EXHAUST EMISSION CONTROL SYSTEM.
The exhaust emission control system can (depending on model and engine) consist of three-way catalytic converters and an exhaust gas recirculation valve to reduce exhaust emission levels.

FUEL SUPPLY AND AIR INDUCTION
A mechanical/hydraulic fuel distributor provides the basic fuel delivery functions. Fuel metering is accomplished by varying the cross-sectional area through which fuel can flow between two chambers in the fuel distributor which are maintained at a constant pressure differential. The larger the cross sectional area of the opening between chambers, the larger the quantity of fuel that will flow. Air is drawn into the engine through an air flow sensor, where it deflects a sensor plate. The sensor plate is attached to a lever arm which operates a valve in the fuel distributor, controlling the quantity of fuel delivered. When the throttle is opened, more air is drawn into the engine causing greater deflection of the sensor plate. The greater the deflection of the sensor plate and arm, the greater the quantity of fuel allowed to the injectors. The injectors are normally closed, and open only when fuel pressure in the lines exceeds a specified minimum. The mechanical system is calibrated so that the quantity of fuel delivered is close to the ideal amount under most conditions.
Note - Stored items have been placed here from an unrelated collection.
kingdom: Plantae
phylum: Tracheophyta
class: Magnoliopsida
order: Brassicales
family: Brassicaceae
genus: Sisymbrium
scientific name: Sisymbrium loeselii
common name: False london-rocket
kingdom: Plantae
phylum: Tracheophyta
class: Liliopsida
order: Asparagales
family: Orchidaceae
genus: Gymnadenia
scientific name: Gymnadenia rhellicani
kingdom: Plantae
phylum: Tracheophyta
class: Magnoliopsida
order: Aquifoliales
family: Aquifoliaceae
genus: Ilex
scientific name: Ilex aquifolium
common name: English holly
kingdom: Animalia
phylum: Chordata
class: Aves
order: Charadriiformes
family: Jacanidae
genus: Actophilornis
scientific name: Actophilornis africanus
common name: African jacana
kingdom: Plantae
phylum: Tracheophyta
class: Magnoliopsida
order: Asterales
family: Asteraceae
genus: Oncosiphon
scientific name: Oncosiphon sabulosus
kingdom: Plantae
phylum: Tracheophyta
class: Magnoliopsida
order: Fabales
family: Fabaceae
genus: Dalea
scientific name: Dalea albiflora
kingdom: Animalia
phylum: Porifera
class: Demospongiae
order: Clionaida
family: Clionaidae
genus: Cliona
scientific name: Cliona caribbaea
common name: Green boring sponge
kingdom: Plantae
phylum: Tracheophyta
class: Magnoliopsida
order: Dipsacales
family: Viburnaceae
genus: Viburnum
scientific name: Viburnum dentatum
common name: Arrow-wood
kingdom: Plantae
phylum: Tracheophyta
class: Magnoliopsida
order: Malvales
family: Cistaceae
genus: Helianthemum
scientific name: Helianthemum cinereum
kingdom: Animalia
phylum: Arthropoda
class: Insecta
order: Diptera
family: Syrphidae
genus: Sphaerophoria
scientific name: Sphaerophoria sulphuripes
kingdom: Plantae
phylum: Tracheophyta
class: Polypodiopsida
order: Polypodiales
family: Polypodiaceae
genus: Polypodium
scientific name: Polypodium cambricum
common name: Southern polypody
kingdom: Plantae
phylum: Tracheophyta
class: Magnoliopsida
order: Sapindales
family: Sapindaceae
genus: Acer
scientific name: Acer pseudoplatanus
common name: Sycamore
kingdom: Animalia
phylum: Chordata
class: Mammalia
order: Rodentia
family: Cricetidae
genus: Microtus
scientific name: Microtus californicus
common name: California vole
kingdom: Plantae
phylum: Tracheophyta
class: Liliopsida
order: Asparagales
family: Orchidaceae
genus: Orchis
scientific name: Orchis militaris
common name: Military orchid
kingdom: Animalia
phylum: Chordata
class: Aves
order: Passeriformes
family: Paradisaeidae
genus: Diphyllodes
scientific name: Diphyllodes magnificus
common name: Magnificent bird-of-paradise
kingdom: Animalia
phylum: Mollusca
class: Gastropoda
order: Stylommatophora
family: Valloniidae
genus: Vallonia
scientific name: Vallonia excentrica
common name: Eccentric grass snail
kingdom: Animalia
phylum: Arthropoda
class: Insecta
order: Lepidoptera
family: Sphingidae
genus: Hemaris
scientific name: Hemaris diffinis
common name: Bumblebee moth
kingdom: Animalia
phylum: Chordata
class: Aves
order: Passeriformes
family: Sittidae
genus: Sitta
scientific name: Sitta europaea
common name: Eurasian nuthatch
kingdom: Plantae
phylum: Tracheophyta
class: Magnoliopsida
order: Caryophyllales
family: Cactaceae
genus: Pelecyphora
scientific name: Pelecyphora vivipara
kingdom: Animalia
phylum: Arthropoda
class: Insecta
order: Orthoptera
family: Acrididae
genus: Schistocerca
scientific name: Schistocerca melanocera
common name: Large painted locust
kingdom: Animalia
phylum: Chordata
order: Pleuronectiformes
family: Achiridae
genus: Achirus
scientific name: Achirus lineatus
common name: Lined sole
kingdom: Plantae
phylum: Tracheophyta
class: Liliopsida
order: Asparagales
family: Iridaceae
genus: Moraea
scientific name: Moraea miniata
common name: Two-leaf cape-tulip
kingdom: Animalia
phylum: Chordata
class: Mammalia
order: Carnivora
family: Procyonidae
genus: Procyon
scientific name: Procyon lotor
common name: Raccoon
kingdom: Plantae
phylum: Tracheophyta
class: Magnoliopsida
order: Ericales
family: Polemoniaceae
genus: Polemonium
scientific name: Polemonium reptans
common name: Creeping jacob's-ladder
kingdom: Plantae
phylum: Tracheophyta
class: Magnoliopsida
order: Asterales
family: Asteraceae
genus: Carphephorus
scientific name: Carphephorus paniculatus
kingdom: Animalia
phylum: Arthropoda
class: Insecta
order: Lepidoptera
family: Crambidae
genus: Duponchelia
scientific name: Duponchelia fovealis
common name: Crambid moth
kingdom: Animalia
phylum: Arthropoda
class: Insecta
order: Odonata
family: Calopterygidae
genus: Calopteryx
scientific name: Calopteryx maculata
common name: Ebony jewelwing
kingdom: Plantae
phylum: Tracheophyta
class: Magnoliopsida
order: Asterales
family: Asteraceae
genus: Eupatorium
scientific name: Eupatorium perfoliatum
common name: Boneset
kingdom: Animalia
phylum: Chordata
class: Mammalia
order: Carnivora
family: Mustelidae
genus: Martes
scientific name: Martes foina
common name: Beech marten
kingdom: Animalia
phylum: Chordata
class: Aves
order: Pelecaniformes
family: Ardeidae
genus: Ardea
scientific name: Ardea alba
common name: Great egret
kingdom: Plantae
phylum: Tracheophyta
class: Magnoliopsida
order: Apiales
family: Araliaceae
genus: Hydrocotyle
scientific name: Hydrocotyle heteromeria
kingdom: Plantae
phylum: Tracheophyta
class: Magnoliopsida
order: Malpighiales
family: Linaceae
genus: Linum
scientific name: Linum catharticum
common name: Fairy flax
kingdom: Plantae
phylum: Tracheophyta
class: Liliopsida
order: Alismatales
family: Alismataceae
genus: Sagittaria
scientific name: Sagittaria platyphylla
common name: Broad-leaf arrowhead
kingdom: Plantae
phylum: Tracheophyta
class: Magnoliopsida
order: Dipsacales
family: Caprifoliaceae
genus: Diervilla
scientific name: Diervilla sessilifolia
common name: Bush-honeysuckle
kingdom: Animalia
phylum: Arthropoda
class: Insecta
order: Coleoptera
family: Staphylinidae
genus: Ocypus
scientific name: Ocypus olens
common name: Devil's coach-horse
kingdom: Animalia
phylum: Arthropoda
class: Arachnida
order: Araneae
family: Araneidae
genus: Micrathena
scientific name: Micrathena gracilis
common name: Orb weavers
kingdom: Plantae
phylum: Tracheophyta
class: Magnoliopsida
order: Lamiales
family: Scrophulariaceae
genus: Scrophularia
ELECTRONIC FEEDBACK FUEL CONTROL
The use of a three way catalytic converter requires that the air/fuel ratio be regulated more accurately than the mechanical injection alone is capable of. To regulate the air/fuel ratio more precicely, the fuel control ECU monitors different operating conditions such as engine temperature, load, rpm, and exhaust gas oxygen content, and then modifies the basic injection quantity by making small adjustments to the pressure differential (control pressure) in the fuel distributor, increasing or decreasing the amount of fuel delivered. When the control pressure is reduced, fuel quantity is increased. Correspondingly, when control pressure is increased, fuel quantity is reduced. The ECU regulates control pressure by varying the electrical current (analog signal) through a differential pressure regulator valve mounted on the fuel distributor.

IGNITION SYSTEM
The ignition dwell is controlled according to a similar map. With a constant dwell angle, the charging time changes depending upon the engine speed. At high engine speeds, the charging time is significantly reduced, and consequently, spark voltage is reduced due to insufficient coil saturation. At low engine speeds coil saturation is reached well before spark occurs, resulting in wasted energy and unnecessary coil heating. Since coil saturation is directly proportional to the amount of current flowing through the primary windings, by controlling the dwell angle and voltage, charge time (length of time required to reach nominal current flow and coil saturation) can be controlled. A low voltage results in a slow charge rate, and a relatively long period of time required to reach nominal current flow. A higher voltage has a faster charge rate and correspondingly shorter time to reach nominal current. The ignition ECU monitors the engine rpm, and charging system voltage, determines the required charge time for optimum spark at that engine speed (according to the "map" programmed into the computers memory), and adjusts the dwell angle and the voltage across the ignition coil, to maintain adequate charging time for optimum sparking voltage at all engine speeds and loads.


[1] Optimum performance means the best possible compromise between the demands of high power, low fuel consumption, and the cleanest possible exhaust emissions.